The details of how Ms. Yang, a widow, accumulated such wealth are not known, or even if she was aware of the holdings in her name. But it happened after her son was elevated to China’s ruling elite, first in 1998 as vice prime minister and then five years later as prime minister. Many relatives of Wen Jiabao, including his son, daughter, younger brother and brother-in-law, have become extraordinarily wealthy during his leadership, an investigation by The New York Times shows. A review of corporate and regulatory records indicates that the prime minister’s relatives, some of whom have a knack for aggressive deal-making, including his wife, have controlled assets worth at least $2.7 billion. 

In many cases, the names of the relatives have been hidden behind layers of partnerships and investment vehicles involving friends, work colleagues and business partners. Untangling their financial holdings provides an unusually detailed look at how politically connected people have profited from being at the intersection of government and business as state influence and private wealth converge in China’s fast-growing economy. 

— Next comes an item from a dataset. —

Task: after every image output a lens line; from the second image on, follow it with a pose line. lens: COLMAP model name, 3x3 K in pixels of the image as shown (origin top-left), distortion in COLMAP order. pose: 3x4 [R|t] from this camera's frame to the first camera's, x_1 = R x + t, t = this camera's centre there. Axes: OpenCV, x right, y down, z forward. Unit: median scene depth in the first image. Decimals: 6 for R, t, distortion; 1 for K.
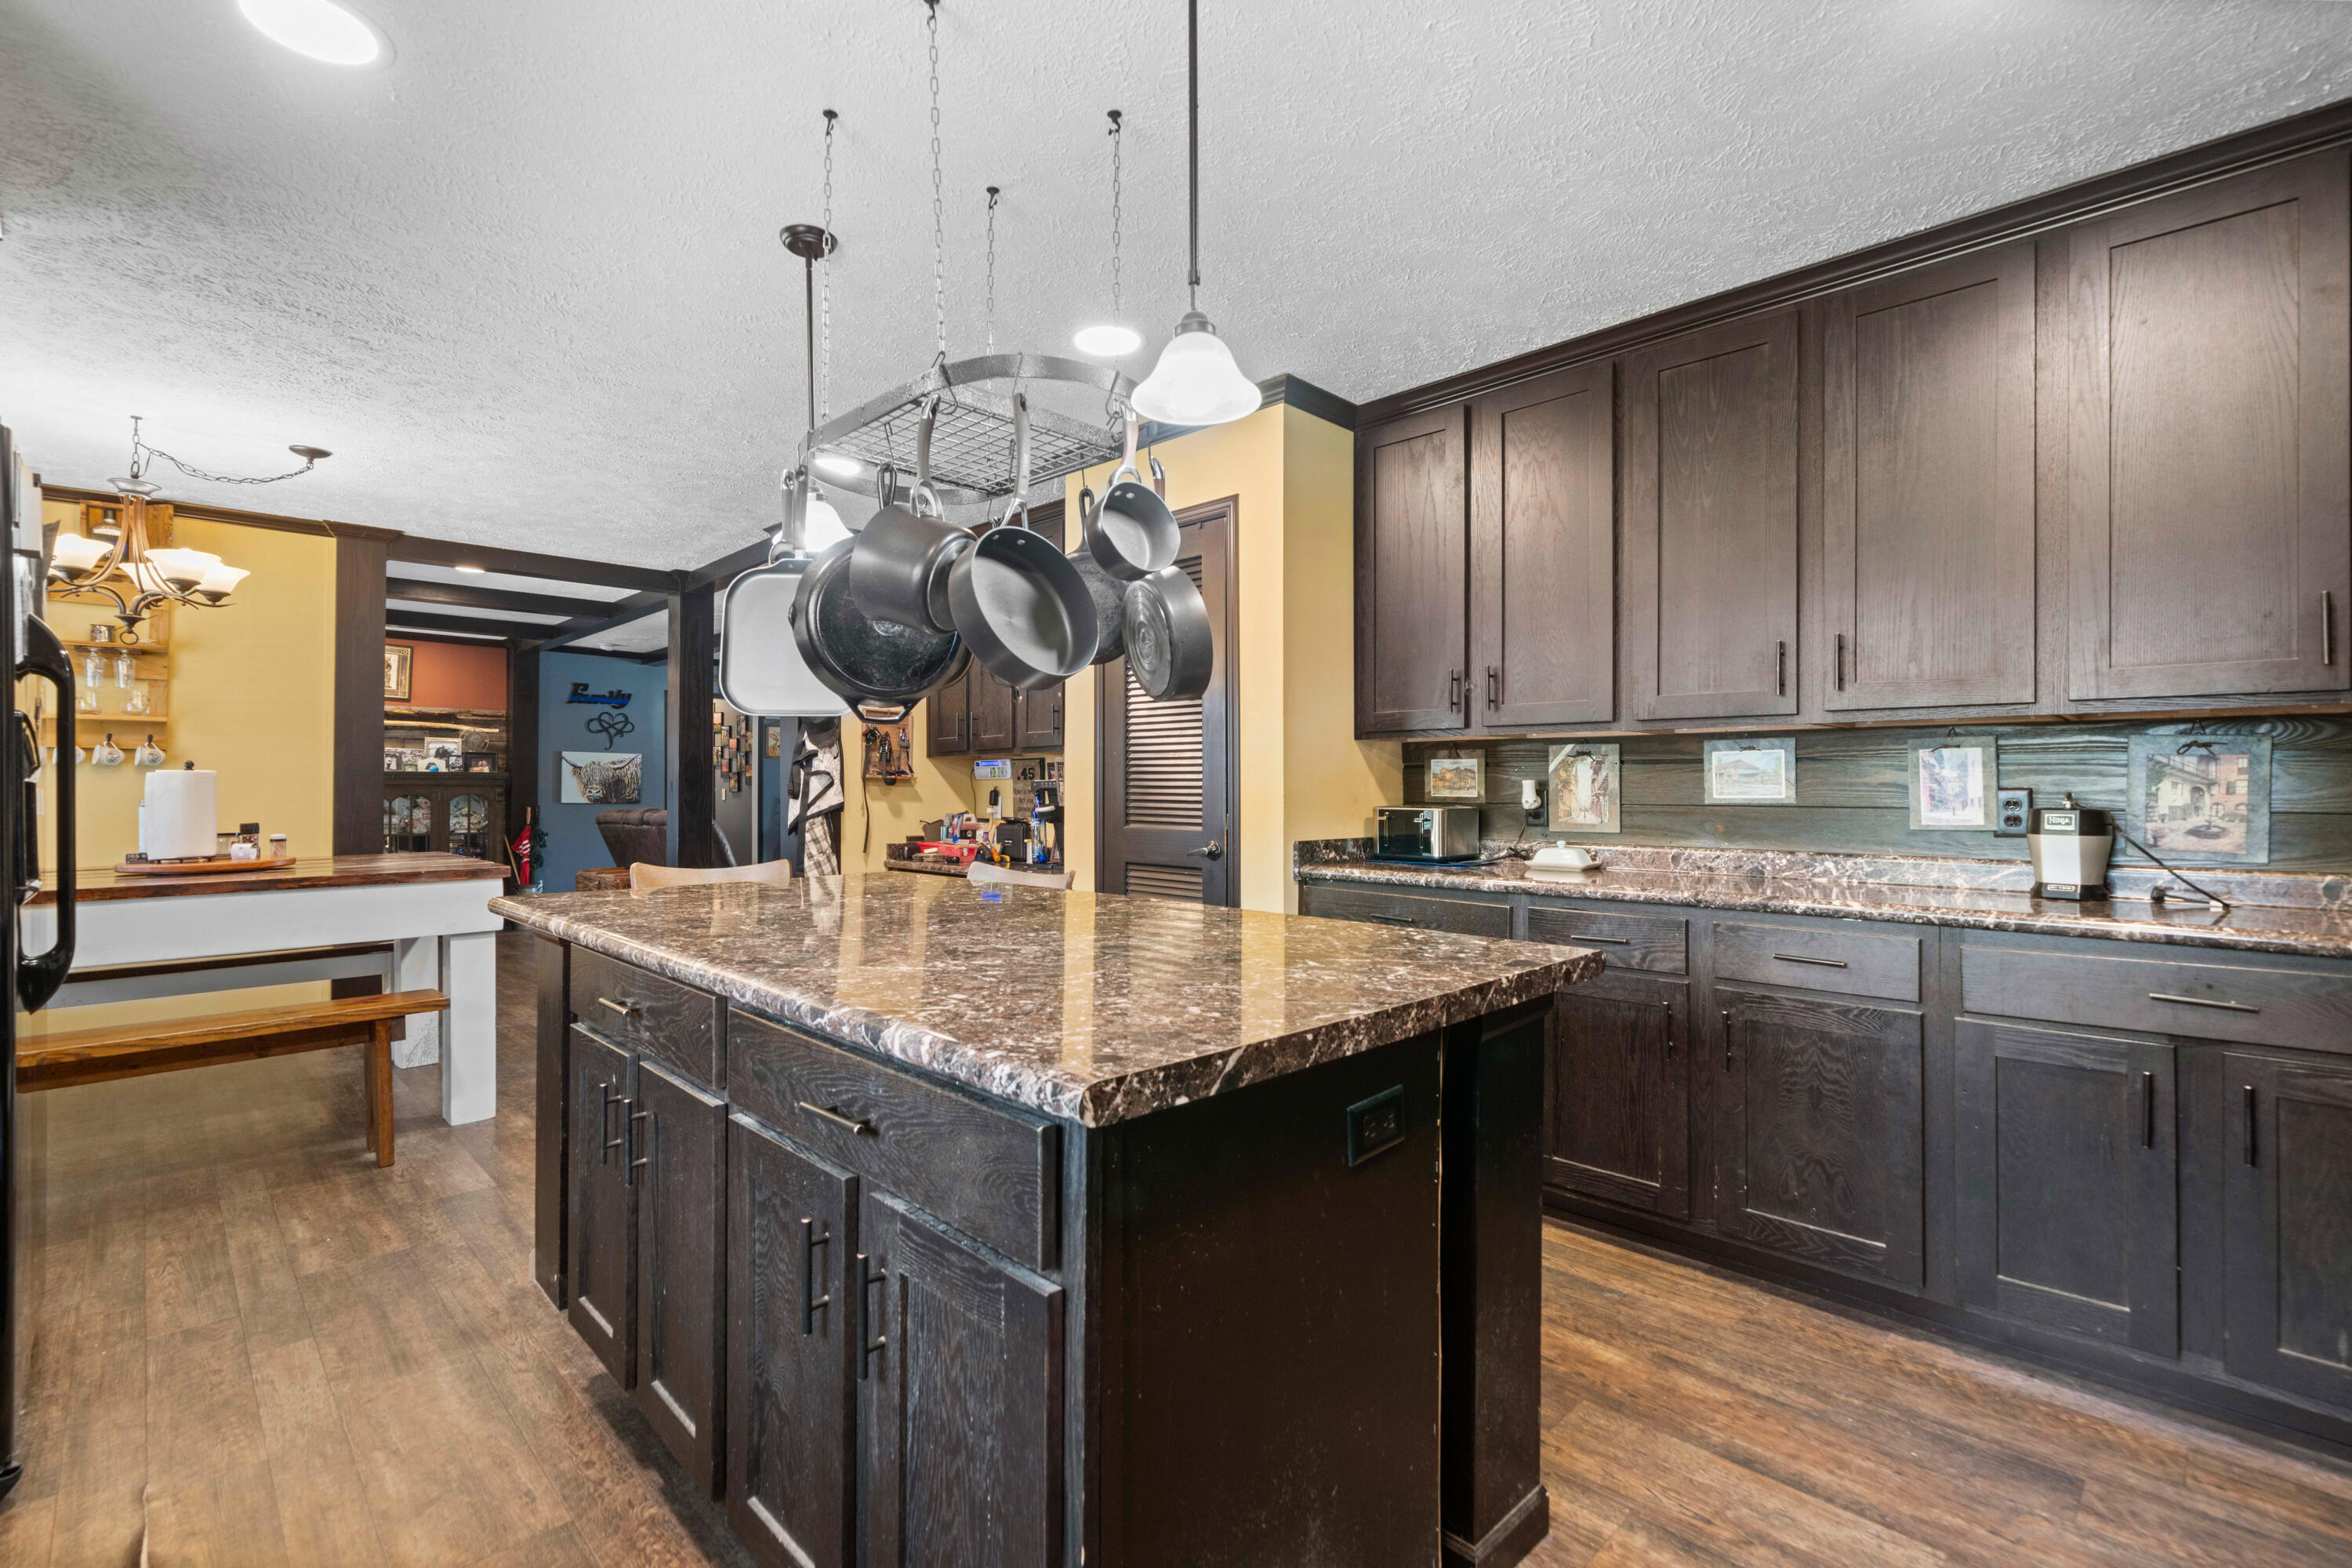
lens RADIAL K [[1004.8, 0, 1176.0], [0, 1004.8, 784.0], [0, 0, 1]] dist [-0.000953, 0.000005]
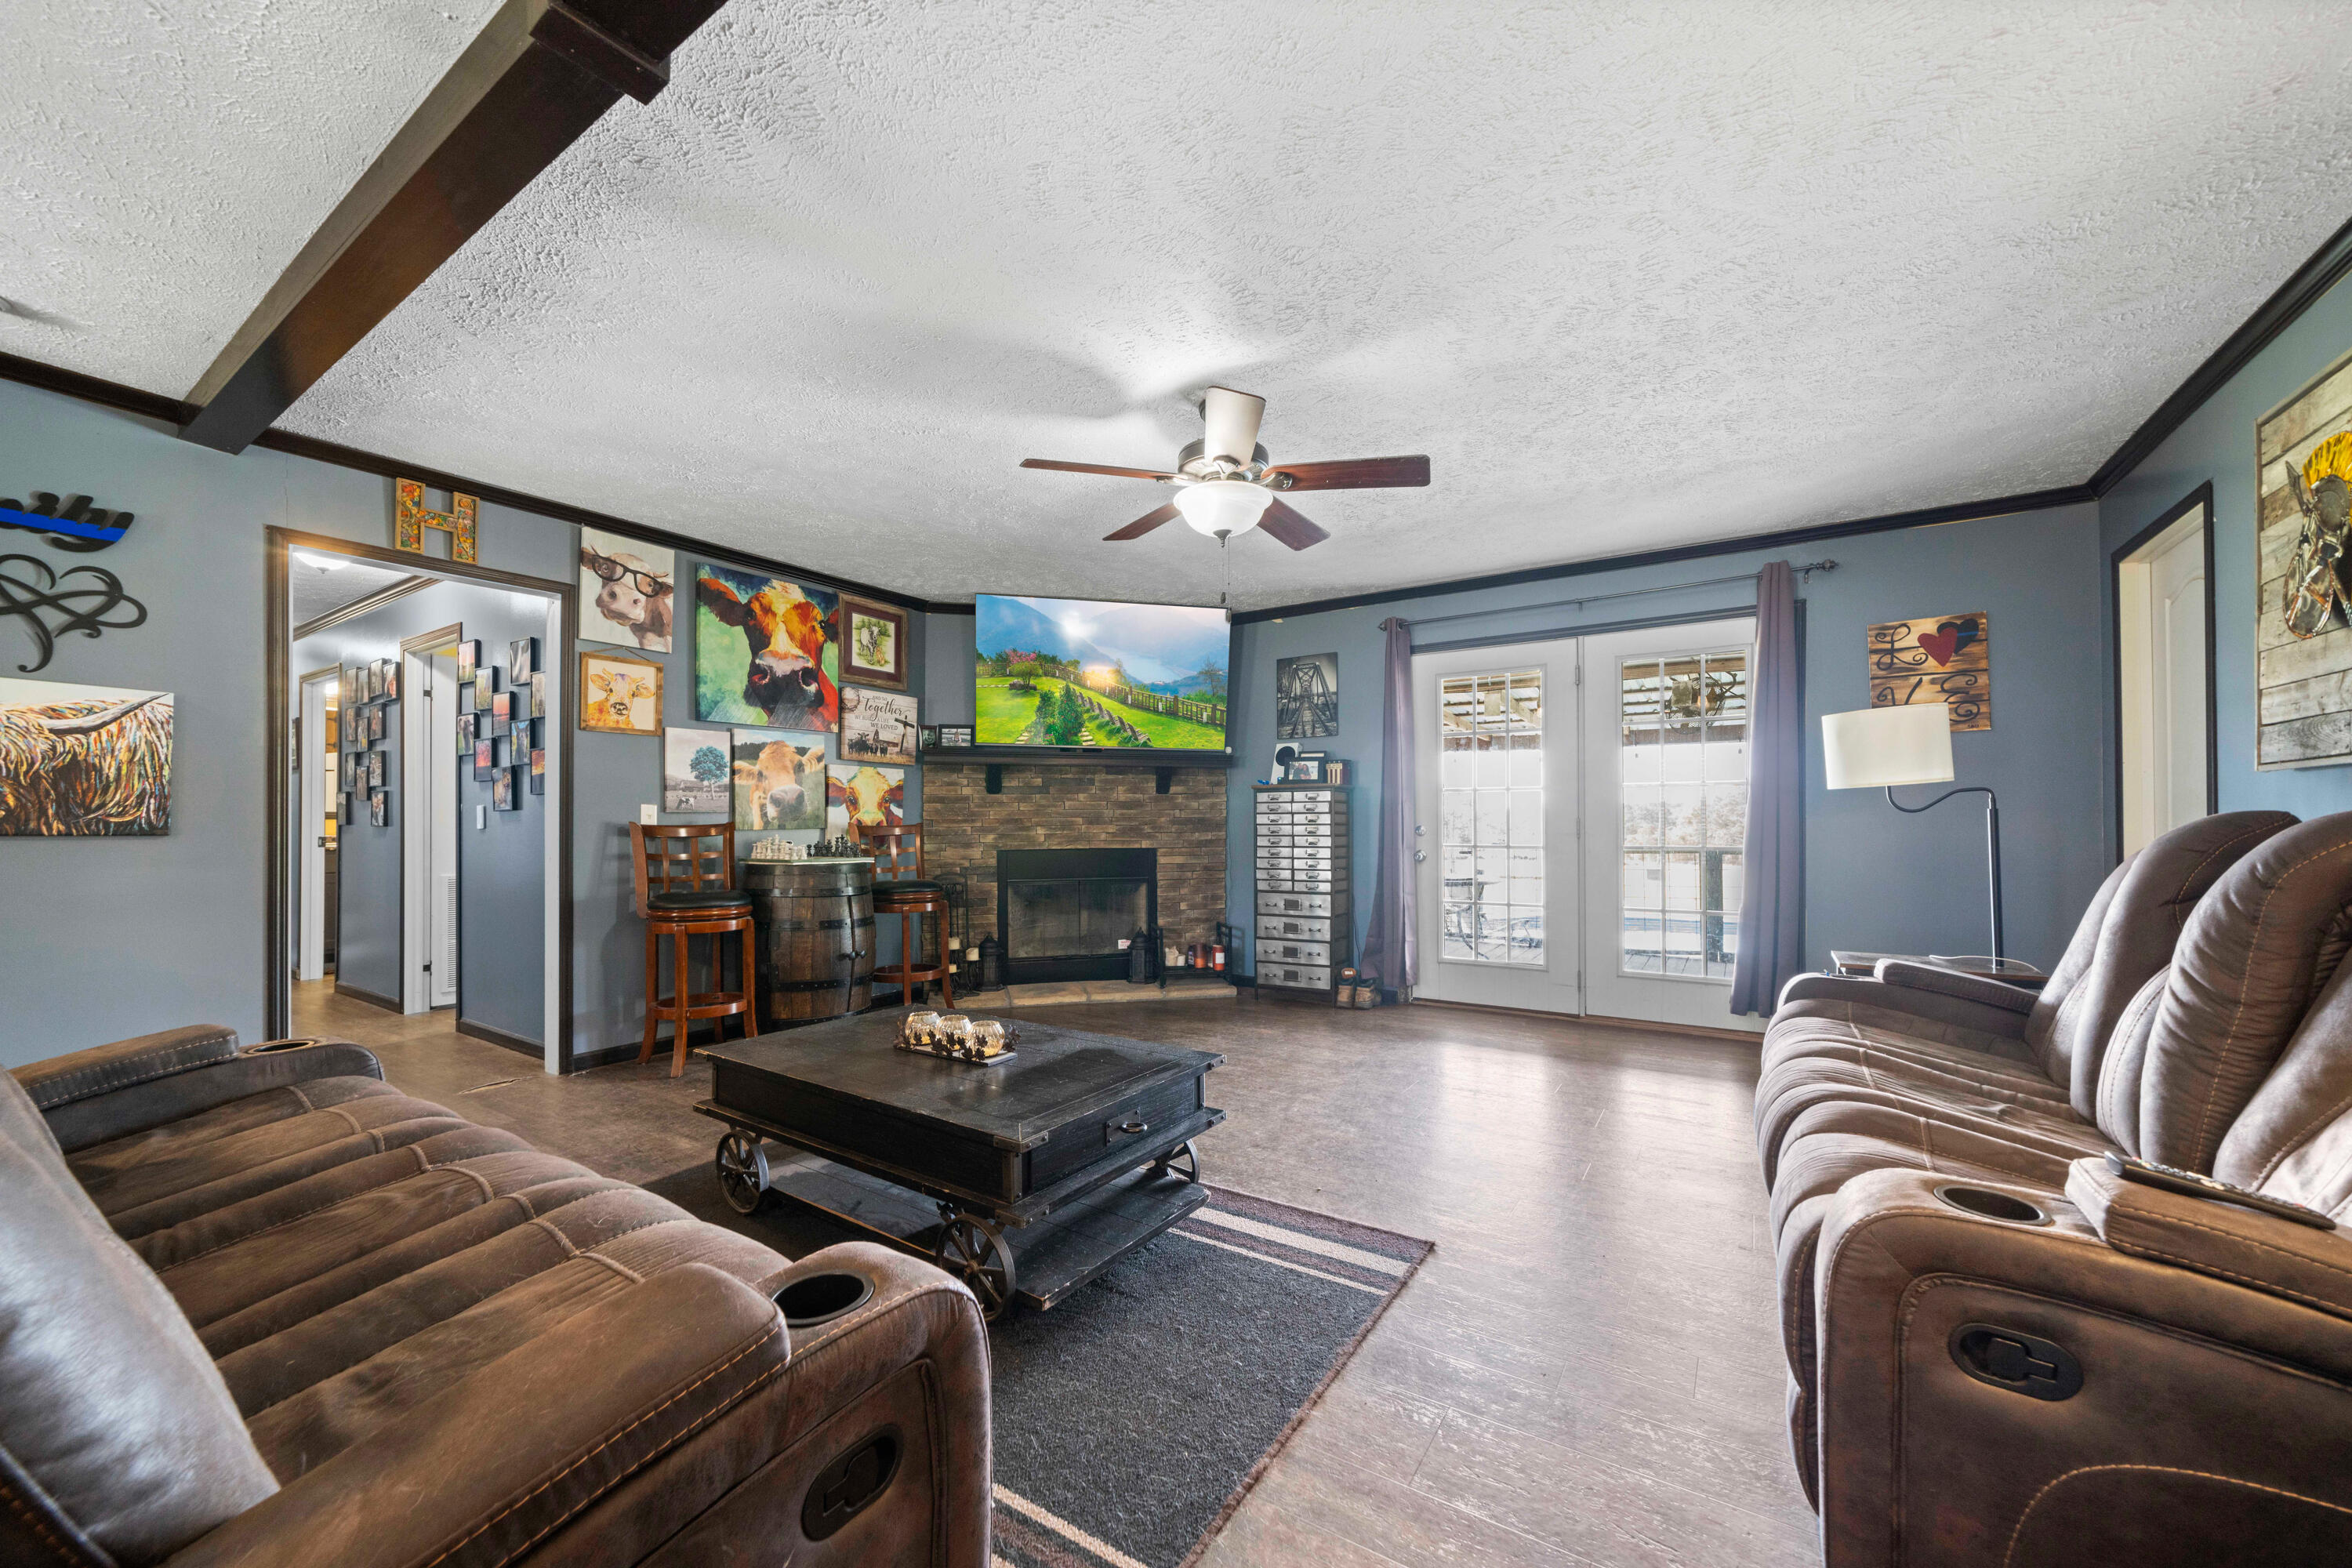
lens RADIAL K [[876.2, 0, 1184.6], [0, 876.2, 819.8], [0, 0, 1]] dist [-0.001273, -0.000289]
pose [[0.979895, -0.000721, 0.199513, -0.255416], [0.000874, 0.999999, -0.000676, 0.014407], [-0.199513, 0.000836, 0.979895, 0.646361]]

6 Ford shuts two European units (The Guardian) Britain's mixed economic recovery was starkly illustrated on Thursday as Ford closed two sites with the loss of up to 1,400 manufacturing jobs, while Debenhams lifted the mood of embattled high street retailers by announcing plans for 17 new department stores. The contrasting news underlined the difficulties facing George Osborne as he targets a rebalancing that will divert GDP growth away from debt-fuelled spending towards exports.

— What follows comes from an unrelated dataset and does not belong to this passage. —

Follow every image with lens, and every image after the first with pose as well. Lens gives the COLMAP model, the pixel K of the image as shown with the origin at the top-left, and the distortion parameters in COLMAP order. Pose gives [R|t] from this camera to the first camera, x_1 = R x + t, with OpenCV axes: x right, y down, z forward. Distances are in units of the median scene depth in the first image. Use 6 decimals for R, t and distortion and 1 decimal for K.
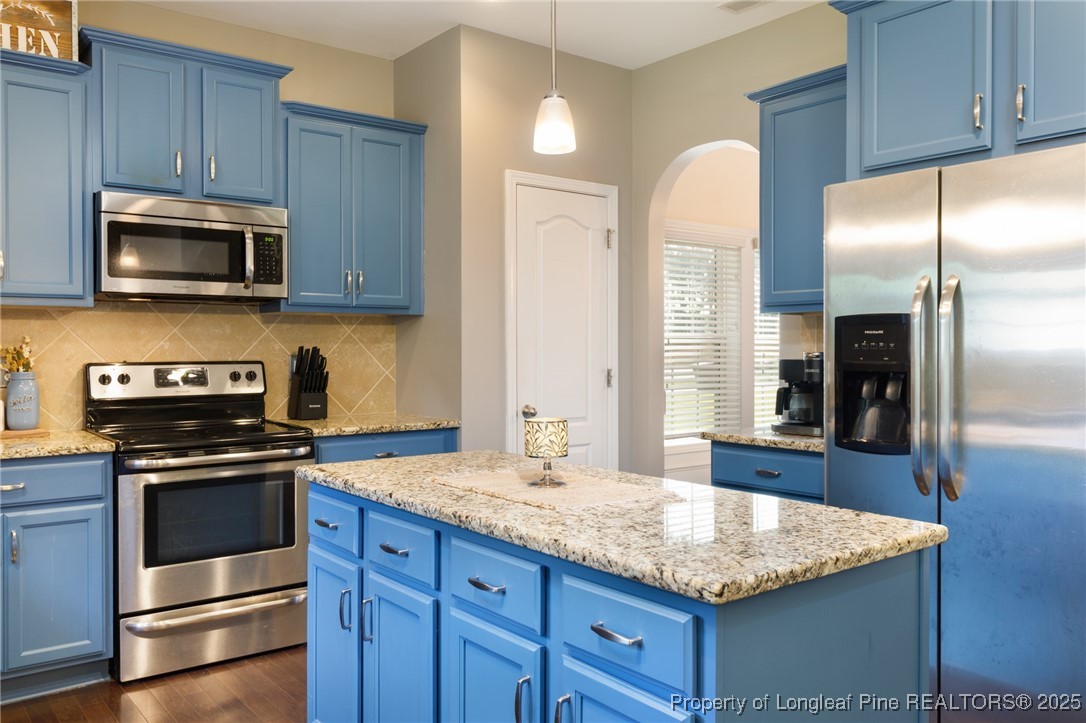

Ford gave a jolt to those plans on Thursday by signalling an end to more than a century of vehicle production in the UK. The US carmaker is closing its Transit van plant in Southampton and a panel-stamping operation in Dagenham next summer, 102 years after starting production of the Model T in Manchester. Ford will still produce and design engines in the UK but the Unite trade union described the shutdowns as "disgraceful".

Ford confirmed that the economic reality for mass-market car producers is a retrenchment that will cost thousands of manufacturing jobs across the continent, with the US firm shedding 6,200 positions in Europe this week alone. It is the latest mass-market automotive business to restructure its European operations as carmakers seek to eradicate a glut of capacity amid falling sales, which have left manufacturers with too many plants and too little demand.